Tun Salleh Abas presided over the hearing and continued deliberations until the minor reached adulthood. At that point, the court gave the girl the freedom to make her own decisions about whether or not she wanted to convert to Islam.

The decision, which took into account the rights of all children to choose their religion, was comprehensive and concerned more than just the conversion of a girl to Islam.

After the tun Salleh Abbas case, where the judicial power of the courts was eliminated and judges were given the authority to extend federal law only as far as what federal law confers upon them, Article 121(1) of the Federal Constitution was amended. The purpose of this clause is to deny judges any prerogative (absolute) or inherent power to restrain the government. those who favour judges taking an active role in order to restrain the government.

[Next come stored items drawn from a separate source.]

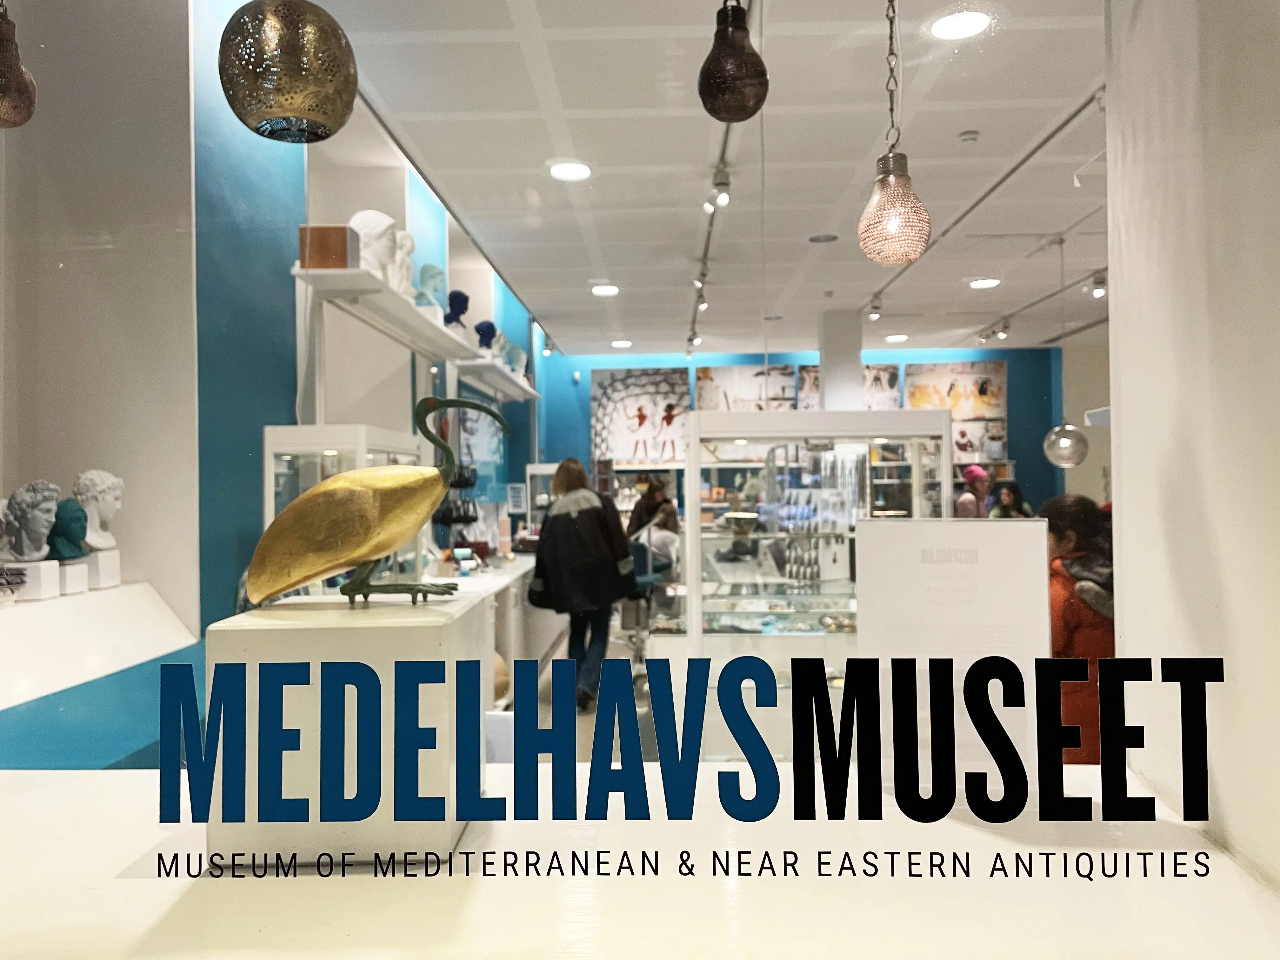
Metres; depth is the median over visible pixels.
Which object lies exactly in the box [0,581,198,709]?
display shelf
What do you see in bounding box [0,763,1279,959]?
white counter
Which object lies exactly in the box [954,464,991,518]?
person
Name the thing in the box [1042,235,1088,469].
pendant lamp
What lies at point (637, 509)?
person
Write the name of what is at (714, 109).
pendant lamp
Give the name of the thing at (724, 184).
track light
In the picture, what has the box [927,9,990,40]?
ceiling light
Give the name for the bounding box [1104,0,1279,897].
right wall
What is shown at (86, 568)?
white pedestal
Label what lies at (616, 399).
picture
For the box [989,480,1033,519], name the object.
person
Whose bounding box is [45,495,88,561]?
bust
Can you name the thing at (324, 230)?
wooden box
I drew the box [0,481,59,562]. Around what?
bust
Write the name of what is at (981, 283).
ceiling light
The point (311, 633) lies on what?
pedestal
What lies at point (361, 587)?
bird sculpture
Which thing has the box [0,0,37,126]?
pendant lamp
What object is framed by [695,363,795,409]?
picture
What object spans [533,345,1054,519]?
back wall
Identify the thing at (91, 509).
bust
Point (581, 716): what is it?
floor
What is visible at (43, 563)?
white plinth
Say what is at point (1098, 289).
track light
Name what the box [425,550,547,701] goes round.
display counter
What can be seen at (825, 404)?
column
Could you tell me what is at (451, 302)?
bust
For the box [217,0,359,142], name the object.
pendant lamp
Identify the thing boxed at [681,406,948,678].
display case
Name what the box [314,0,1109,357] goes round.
ceiling
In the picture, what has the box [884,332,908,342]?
ceiling light
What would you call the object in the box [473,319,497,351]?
bust
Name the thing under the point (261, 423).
left wall
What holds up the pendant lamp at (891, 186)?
hanging from the ceiling
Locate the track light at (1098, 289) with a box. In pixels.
[1090,269,1106,297]
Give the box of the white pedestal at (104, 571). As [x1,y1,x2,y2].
[81,548,120,589]
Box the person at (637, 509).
[626,476,671,537]
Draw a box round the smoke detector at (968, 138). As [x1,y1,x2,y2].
[958,129,979,144]
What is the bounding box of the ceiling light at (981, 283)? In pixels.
[968,276,1001,288]
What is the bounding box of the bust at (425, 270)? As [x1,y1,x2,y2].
[413,262,446,309]
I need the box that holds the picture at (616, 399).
[590,365,691,468]
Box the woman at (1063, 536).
[1037,492,1116,759]
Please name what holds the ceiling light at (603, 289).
in the ceiling
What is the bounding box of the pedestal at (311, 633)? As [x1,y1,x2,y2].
[203,593,485,867]
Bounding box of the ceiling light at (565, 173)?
[548,160,592,181]
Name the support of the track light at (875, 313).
attached to the track rail at (1063, 124)
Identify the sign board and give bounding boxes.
[853,514,1050,804]
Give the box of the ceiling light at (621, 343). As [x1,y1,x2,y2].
[610,338,632,348]
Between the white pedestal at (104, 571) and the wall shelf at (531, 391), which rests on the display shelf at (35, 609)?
the white pedestal at (104, 571)
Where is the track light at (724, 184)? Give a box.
[706,165,731,211]
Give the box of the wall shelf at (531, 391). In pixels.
[451,355,539,400]
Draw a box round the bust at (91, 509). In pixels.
[73,468,124,550]
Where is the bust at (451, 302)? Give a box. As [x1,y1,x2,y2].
[443,288,470,329]
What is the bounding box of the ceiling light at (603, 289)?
[590,283,619,296]
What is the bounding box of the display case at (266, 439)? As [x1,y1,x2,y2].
[261,425,432,592]
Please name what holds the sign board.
on the white counter at (33, 794)
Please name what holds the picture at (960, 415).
attached to the back wall at (1013, 399)
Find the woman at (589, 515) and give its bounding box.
[529,458,635,710]
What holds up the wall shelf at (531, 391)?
attached to the left wall at (261, 423)
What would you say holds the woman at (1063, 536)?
on the floor at (581, 716)
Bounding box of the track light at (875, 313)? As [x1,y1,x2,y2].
[866,293,884,321]
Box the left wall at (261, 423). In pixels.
[0,0,549,763]
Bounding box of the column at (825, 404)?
[817,309,862,410]
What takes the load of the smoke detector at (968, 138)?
attached to the ceiling
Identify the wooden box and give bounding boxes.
[298,224,359,269]
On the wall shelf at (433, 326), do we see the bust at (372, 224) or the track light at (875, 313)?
the bust at (372, 224)
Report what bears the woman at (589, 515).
on the floor at (581, 716)
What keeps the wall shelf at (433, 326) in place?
attached to the left wall at (261, 423)
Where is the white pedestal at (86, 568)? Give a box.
[55,558,91,594]
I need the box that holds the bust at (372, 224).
[346,211,404,289]
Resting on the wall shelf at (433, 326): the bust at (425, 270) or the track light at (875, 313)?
the bust at (425, 270)
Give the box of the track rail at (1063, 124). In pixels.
[860,86,1107,325]
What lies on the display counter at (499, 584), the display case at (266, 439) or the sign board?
the display case at (266, 439)
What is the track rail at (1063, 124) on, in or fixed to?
attached to the ceiling
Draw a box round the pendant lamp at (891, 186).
[857,0,932,268]
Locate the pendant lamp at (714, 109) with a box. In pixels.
[696,0,769,123]
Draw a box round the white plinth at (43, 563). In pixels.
[0,560,61,600]
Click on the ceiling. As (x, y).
(859, 149)
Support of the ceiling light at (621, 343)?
in the ceiling
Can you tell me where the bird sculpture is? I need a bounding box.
[245,397,506,608]
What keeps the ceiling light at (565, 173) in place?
in the ceiling
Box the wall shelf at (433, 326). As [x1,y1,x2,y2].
[292,263,482,363]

The introduction of the judicial appointment commission, which demonstrated that judges would be appointed impartially, answered the question of whether the Malaysian judiciary supports judicial activism. But ultimately, it still depends on the prime minister’s approval. The choice of a judge will be made by the prime minister. If the YDPA so chooses, he may appoint another person to the federal court under Article 122(1A).

Any democratic government’s structure is supported by three pillars which is the executive, the legislative branch, and the judicial branch. The three organs of the government apparatus are made up of these three pillars. The Indian Constitution (Constitution), which is the supreme law of a democratic government, defines the roles and responsibilities of these organs.

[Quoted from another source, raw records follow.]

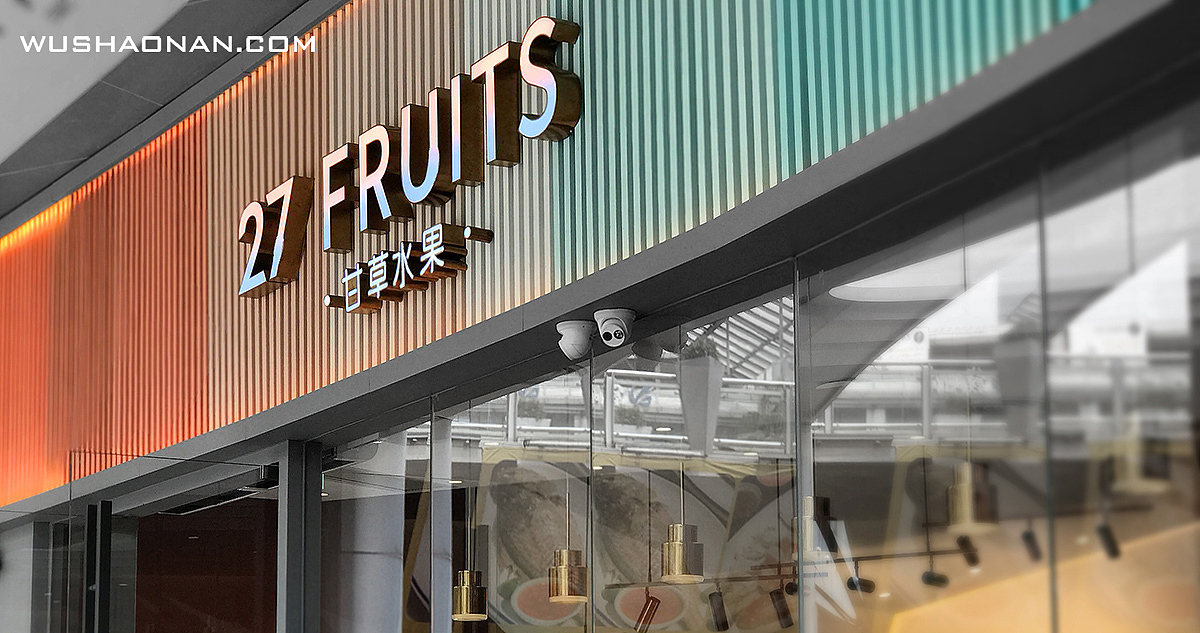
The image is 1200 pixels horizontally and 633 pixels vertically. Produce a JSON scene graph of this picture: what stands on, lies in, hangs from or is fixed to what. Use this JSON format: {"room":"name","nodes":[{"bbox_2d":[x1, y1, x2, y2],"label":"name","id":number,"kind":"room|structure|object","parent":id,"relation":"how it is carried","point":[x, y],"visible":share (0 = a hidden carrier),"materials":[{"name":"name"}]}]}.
{"room":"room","nodes":[
{"label":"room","id":0,"kind":"room"},
{"bbox_2d":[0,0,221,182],"label":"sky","id":1,"kind":"structure","parent":0,"point":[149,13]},
{"bbox_2d":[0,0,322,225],"label":"ceiling","id":2,"kind":"structure","parent":0,"point":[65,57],"materials":[{"name":"grey paint"}]},
{"bbox_2d":[0,2,1198,630],"label":"building","id":3,"kind":"structure","parent":0,"point":[609,289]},
{"bbox_2d":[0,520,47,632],"label":"pillar","id":4,"kind":"structure","parent":3,"relation":"attached to","point":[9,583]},
{"bbox_2d":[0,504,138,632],"label":"glass panel","id":5,"kind":"structure","parent":3,"relation":"in","point":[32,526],"materials":[{"name":"clear glass"}]},
{"bbox_2d":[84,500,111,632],"label":"post","id":6,"kind":"object","parent":3,"relation":"attached to","point":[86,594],"visible":0.97,"materials":[{"name":"black metal"}]},
{"bbox_2d":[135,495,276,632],"label":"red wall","id":7,"kind":"structure","parent":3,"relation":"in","point":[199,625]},
{"bbox_2d":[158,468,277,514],"label":"ceiling vent","id":8,"kind":"object","parent":3,"relation":"in","point":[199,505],"visible":0.69,"materials":[{"name":"black metal"}]},
{"bbox_2d":[276,438,322,632],"label":"post","id":9,"kind":"structure","parent":3,"relation":"attached to","point":[299,493],"materials":[{"name":"grey metal"}]},
{"bbox_2d":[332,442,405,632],"label":"column","id":10,"kind":"structure","parent":3,"relation":"in","point":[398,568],"materials":[{"name":"white"}]},
{"bbox_2d":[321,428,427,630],"label":"glass window","id":11,"kind":"structure","parent":3,"relation":"in","point":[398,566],"materials":[{"name":"clear glass"}]},
{"bbox_2d":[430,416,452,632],"label":"column","id":12,"kind":"structure","parent":3,"relation":"attached to","point":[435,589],"materials":[{"name":"metal"}]},
{"bbox_2d":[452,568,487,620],"label":"pendant lamp","id":13,"kind":"object","parent":3,"relation":"hanging from","point":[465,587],"visible":0.84,"materials":[{"name":"gold metal"}]},
{"bbox_2d":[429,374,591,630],"label":"glass window","id":14,"kind":"structure","parent":3,"relation":"in","point":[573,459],"materials":[{"name":"clear glass"}]},
{"bbox_2d":[0,0,1114,512],"label":"striped wall","id":15,"kind":"object","parent":3,"relation":"attached to","point":[256,409],"visible":0.82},
{"bbox_2d":[234,15,581,313],"label":"illuminated sign","id":16,"kind":"object","parent":15,"relation":"attached to","point":[247,276],"visible":0.97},
{"bbox_2d":[326,220,491,315],"label":"sign lettering","id":17,"kind":"object","parent":15,"relation":"attached to","point":[383,272],"visible":0.98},
{"bbox_2d":[549,486,588,603],"label":"pendant lamp","id":18,"kind":"object","parent":3,"relation":"hanging from","point":[561,570],"visible":0.91,"materials":[{"name":"gold metal"}]},
{"bbox_2d":[556,320,596,360],"label":"security camera","id":19,"kind":"object","parent":3,"relation":"attached to","point":[580,333],"visible":0.98,"materials":[{"name":"white plastic"}]},
{"bbox_2d":[595,308,635,347],"label":"security camera","id":20,"kind":"object","parent":3,"relation":"attached to","point":[607,322],"visible":0.98,"materials":[{"name":"white plastic"}]},
{"bbox_2d":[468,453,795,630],"label":"food poster","id":21,"kind":"object","parent":3,"relation":"attached to","point":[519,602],"visible":0.52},
{"bbox_2d":[634,589,661,632],"label":"spotlight","id":22,"kind":"object","parent":3,"relation":"hanging from","point":[651,613],"visible":0.96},
{"bbox_2d":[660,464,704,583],"label":"pendant lamp","id":23,"kind":"object","parent":3,"relation":"hanging from","point":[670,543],"visible":0.94,"materials":[{"name":"gold metal"}]},
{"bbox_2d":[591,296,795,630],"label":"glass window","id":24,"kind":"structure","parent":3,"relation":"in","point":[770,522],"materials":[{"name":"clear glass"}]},
{"bbox_2d":[707,589,730,632],"label":"spotlight","id":25,"kind":"object","parent":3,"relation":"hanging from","point":[718,627],"visible":0.96,"materials":[{"name":"black metal"}]},
{"bbox_2d":[769,587,794,629],"label":"spotlight","id":26,"kind":"object","parent":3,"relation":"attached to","point":[782,615],"visible":0.91,"materials":[{"name":"black metal"}]},
{"bbox_2d":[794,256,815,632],"label":"post","id":27,"kind":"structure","parent":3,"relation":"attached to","point":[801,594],"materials":[{"name":"grey metal"}]},
{"bbox_2d":[799,496,833,559],"label":"pendant lamp","id":28,"kind":"object","parent":3,"relation":"hanging from","point":[805,535],"visible":0.58,"materials":[{"name":"metal"}]},
{"bbox_2d":[846,560,875,593],"label":"spotlight","id":29,"kind":"object","parent":3,"relation":"attached to","point":[864,585],"visible":0.83,"materials":[{"name":"black metal"}]},
{"bbox_2d":[920,569,949,588],"label":"spotlight","id":30,"kind":"object","parent":3,"relation":"hanging from","point":[929,581],"visible":0.88,"materials":[{"name":"black metal"}]},
{"bbox_2d":[956,534,980,566],"label":"spotlight","id":31,"kind":"object","parent":3,"relation":"attached to","point":[973,558],"visible":0.86,"materials":[{"name":"black metal"}]},
{"bbox_2d":[947,459,997,533],"label":"pendant lamp","id":32,"kind":"object","parent":3,"relation":"hanging from","point":[968,514],"visible":0.79,"materials":[{"name":"gold metal"}]},
{"bbox_2d":[801,109,1198,630],"label":"glass window","id":33,"kind":"structure","parent":3,"relation":"in","point":[1173,291],"materials":[{"name":"clear glass"}]},
{"bbox_2d":[1019,526,1041,562],"label":"spotlight","id":34,"kind":"object","parent":3,"relation":"attached to","point":[1027,539],"visible":0.88,"materials":[{"name":"black metal"}]},
{"bbox_2d":[1096,522,1120,560],"label":"spotlight","id":35,"kind":"object","parent":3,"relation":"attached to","point":[1113,549],"visible":0.84,"materials":[{"name":"black metal"}]},
{"bbox_2d":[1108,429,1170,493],"label":"pendant lamp","id":36,"kind":"object","parent":3,"relation":"hanging from","point":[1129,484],"visible":0.76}
]}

According to the Constitution, the primary function of the legislature is to make law, that of the executive is to execute law and that of the judiciary is to translate the law.

The issue is whether Judicial Activism against the separation of power could not be true this is because judicial activism happens when both the executive and the legislature fail to carry out their respective duties effectively, and their respective areas of administrative power overlap. The democracy of the nation is harmed when the legislature fails to pass laws to address the rapidly changing conditions and demands of society and when the government
fails to carry out its administrative duties.

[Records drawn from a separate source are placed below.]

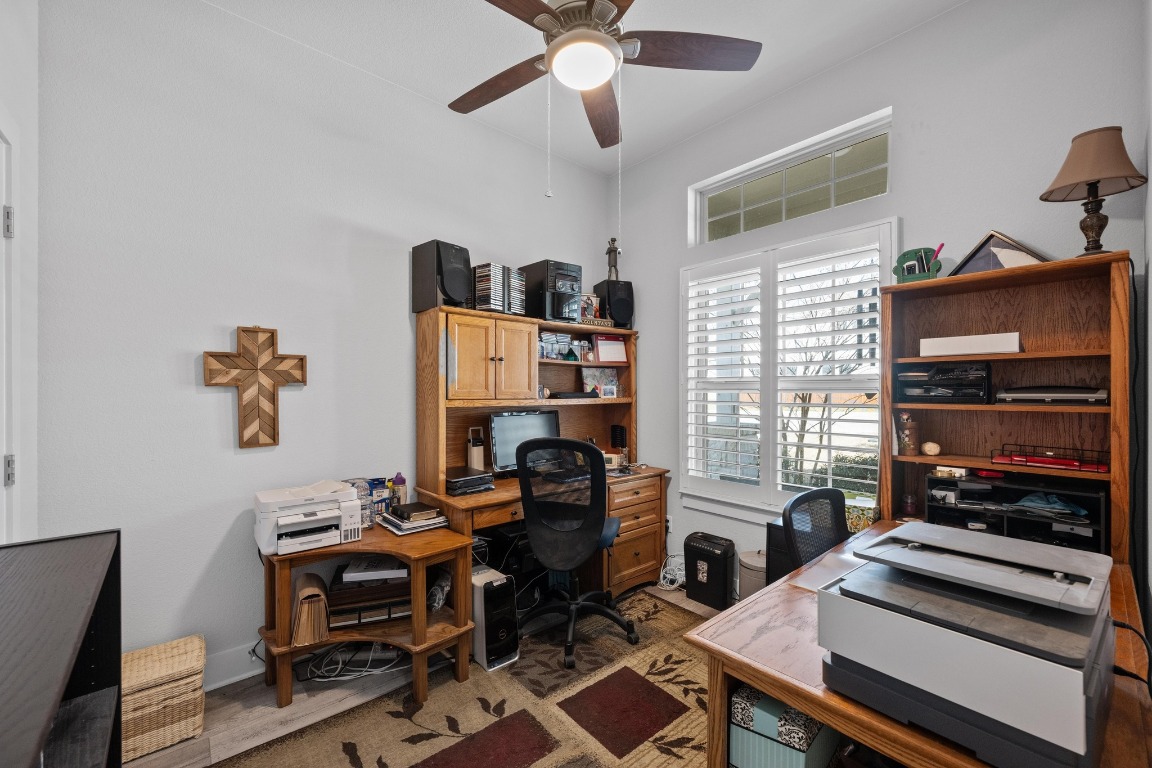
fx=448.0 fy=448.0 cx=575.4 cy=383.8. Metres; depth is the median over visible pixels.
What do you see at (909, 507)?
small jar
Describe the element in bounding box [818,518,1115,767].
printer
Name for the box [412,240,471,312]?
speaker
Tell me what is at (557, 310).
stereo system
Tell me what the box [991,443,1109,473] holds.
red tray
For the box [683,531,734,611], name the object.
paper shredder
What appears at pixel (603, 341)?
calendar
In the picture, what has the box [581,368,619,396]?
picture card
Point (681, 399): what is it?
window
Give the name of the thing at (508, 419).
computer monitor
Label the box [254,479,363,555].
printer
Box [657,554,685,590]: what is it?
cable bundle
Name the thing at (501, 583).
computer tower
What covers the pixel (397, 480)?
bottle
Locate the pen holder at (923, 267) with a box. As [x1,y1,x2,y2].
[894,246,943,282]
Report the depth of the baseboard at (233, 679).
2.12 m
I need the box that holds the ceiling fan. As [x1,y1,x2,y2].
[451,0,760,150]
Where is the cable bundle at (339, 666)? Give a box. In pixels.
[304,641,405,680]
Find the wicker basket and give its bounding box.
[121,634,206,760]
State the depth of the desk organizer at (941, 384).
2.02 m
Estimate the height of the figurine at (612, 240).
0.379 m
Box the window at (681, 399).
[681,215,893,517]
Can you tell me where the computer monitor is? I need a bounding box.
[488,409,560,474]
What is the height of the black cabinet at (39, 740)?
0.975 m
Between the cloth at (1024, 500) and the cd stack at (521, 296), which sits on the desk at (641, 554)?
the cd stack at (521, 296)
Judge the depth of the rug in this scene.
1.89 m
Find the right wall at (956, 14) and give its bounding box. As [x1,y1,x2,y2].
[610,0,1150,594]
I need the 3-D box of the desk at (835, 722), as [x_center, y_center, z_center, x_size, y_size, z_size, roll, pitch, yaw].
[1.088,1.024,1.368,1.494,0.732,0.760,0,0,-41]
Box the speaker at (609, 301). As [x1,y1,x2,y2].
[594,281,634,328]
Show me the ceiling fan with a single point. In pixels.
(562, 43)
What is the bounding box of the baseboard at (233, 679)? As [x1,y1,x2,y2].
[204,640,266,690]
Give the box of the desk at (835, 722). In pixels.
[685,525,1151,767]
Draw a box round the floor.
[125,584,726,767]
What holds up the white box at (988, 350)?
in the bookcase at (1117, 348)
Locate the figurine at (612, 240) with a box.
[605,237,620,280]
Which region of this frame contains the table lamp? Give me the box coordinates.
[1041,126,1145,256]
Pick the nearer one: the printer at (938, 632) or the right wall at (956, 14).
the printer at (938, 632)
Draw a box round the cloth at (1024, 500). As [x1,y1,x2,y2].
[1011,492,1088,516]
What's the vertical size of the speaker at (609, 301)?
0.352 m
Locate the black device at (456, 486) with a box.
[444,465,494,495]
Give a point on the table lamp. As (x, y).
(1094, 175)
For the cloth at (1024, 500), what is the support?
in the desk organizer at (941, 482)
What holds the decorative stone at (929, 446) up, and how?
in the bookcase at (1117, 348)
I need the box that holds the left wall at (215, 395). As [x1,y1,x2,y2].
[35,0,612,682]
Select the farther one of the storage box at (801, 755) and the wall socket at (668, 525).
the wall socket at (668, 525)
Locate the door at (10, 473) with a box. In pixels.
[0,122,18,542]
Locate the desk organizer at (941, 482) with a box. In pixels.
[925,471,1108,554]
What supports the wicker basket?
on the floor
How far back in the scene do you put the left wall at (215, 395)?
2.13 m
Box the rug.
[209,588,714,767]
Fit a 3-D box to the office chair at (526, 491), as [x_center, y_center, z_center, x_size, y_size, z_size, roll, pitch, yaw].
[-0.005,0.834,2.521,0.712,1.107,0.713,0,0,18]
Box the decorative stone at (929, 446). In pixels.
[920,440,940,456]
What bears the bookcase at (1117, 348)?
on the desk at (835, 722)
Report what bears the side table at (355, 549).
on the floor
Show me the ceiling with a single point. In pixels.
(445, 83)
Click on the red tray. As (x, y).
(1051, 462)
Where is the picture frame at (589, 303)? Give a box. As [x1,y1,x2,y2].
[580,292,600,321]
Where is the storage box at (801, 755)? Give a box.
[728,685,838,767]
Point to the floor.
(237, 713)
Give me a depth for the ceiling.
2.38 m
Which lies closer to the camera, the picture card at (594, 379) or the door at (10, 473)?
the door at (10, 473)
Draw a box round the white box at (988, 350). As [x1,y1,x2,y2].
[919,332,1020,356]
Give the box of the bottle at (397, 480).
[390,473,406,505]
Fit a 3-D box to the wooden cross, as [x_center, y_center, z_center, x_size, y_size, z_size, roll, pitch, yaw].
[-1.536,0.006,2.169,0.410,0.594,0.041,0,0,-41]
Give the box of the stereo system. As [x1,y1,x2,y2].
[522,259,584,323]
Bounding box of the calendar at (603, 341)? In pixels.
[593,334,627,361]
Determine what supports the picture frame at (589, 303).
on the desk at (641, 554)
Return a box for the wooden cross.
[203,324,307,447]
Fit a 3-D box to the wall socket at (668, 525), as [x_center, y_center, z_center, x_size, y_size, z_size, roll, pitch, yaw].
[0.677,1.033,3.312,0.010,0.116,0.070,0,0,-41]
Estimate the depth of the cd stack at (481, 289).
2.74 m
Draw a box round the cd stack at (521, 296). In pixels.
[504,266,526,315]
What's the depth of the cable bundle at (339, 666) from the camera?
2.19 m
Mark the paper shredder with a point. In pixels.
(697, 547)
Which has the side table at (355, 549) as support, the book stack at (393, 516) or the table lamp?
the book stack at (393, 516)
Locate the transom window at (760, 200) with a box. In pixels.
[690,110,892,246]
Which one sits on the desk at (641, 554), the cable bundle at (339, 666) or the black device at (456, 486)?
the black device at (456, 486)
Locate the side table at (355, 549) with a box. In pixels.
[257,519,471,709]
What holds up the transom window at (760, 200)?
in the right wall at (956, 14)
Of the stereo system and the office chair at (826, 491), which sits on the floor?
the office chair at (826, 491)
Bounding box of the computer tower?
[470,563,520,671]
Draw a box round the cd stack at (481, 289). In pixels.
[471,262,508,312]
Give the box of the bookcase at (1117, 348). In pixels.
[878,250,1134,564]
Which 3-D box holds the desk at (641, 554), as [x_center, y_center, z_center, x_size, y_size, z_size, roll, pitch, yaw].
[-0.158,0.476,2.962,1.585,1.863,0.683,0,0,-41]
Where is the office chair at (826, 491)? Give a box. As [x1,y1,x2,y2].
[780,486,848,572]
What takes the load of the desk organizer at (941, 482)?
on the desk at (835, 722)
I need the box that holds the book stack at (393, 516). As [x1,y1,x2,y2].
[375,502,448,534]
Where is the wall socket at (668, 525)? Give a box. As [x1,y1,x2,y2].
[664,515,672,532]
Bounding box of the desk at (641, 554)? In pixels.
[411,303,666,604]
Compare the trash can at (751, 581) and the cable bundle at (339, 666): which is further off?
the trash can at (751, 581)
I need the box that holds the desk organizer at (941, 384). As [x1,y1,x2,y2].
[895,360,993,402]
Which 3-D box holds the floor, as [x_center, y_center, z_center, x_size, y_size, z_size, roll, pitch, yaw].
[0.123,1.456,1.319,4.038,0.101,3.723,0,0,-41]
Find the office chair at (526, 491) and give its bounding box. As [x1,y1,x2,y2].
[514,436,640,668]
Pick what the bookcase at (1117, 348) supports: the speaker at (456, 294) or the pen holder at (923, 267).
the pen holder at (923, 267)
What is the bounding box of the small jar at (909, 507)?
[901,492,917,516]
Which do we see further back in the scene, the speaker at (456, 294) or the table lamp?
the speaker at (456, 294)
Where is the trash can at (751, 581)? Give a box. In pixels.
[737,549,767,599]
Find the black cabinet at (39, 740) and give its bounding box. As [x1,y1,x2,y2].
[0,529,120,767]
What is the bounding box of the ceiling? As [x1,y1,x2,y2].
[197,0,966,175]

Consequently, this is one widely acknowledged explanation for the rise in judicial activism. Futhermore, the citizen of Malaysia look to the
nation’s judicial system to uphold their freedom and fundamental rights or to  determine whether other citizen rights are being violated. The judiciary cannot merely stand by and watch as wrongdoing against the people takes place. The judges in such cases are required to act as responsible citizens and address the complaints.

Therefore, activism is accepted in order to obtain proper relief. Indeed it is not a threat to the doctrine of separation of powers but the social transformation if the executive and the legislature couldn’t cope up and fail to provide the pathway in the current situations due to lack of understanding or negligence, incompetence of the other organs.

Hence, the judicial activism has emerged to avoid the non-activism of the legislature and the executive. In conclusion, Separation of power is the essential feature established under our Constitution by division of powers between the three important wings of Legislatures, the Executive and the Judiciary.

However there is absence of specific provisions in the Constitution exclusively vesting legislative powers in the legislature and judicial powers in the judiciary but can be filled with judicial activism where the judicial decision making whereby judges allow their personal views about public policy, among other factors, to guide their decisions.

Thus, judicial activism is not against the doctrine separation of power as it remain the essence of the Constitution in Malaysia.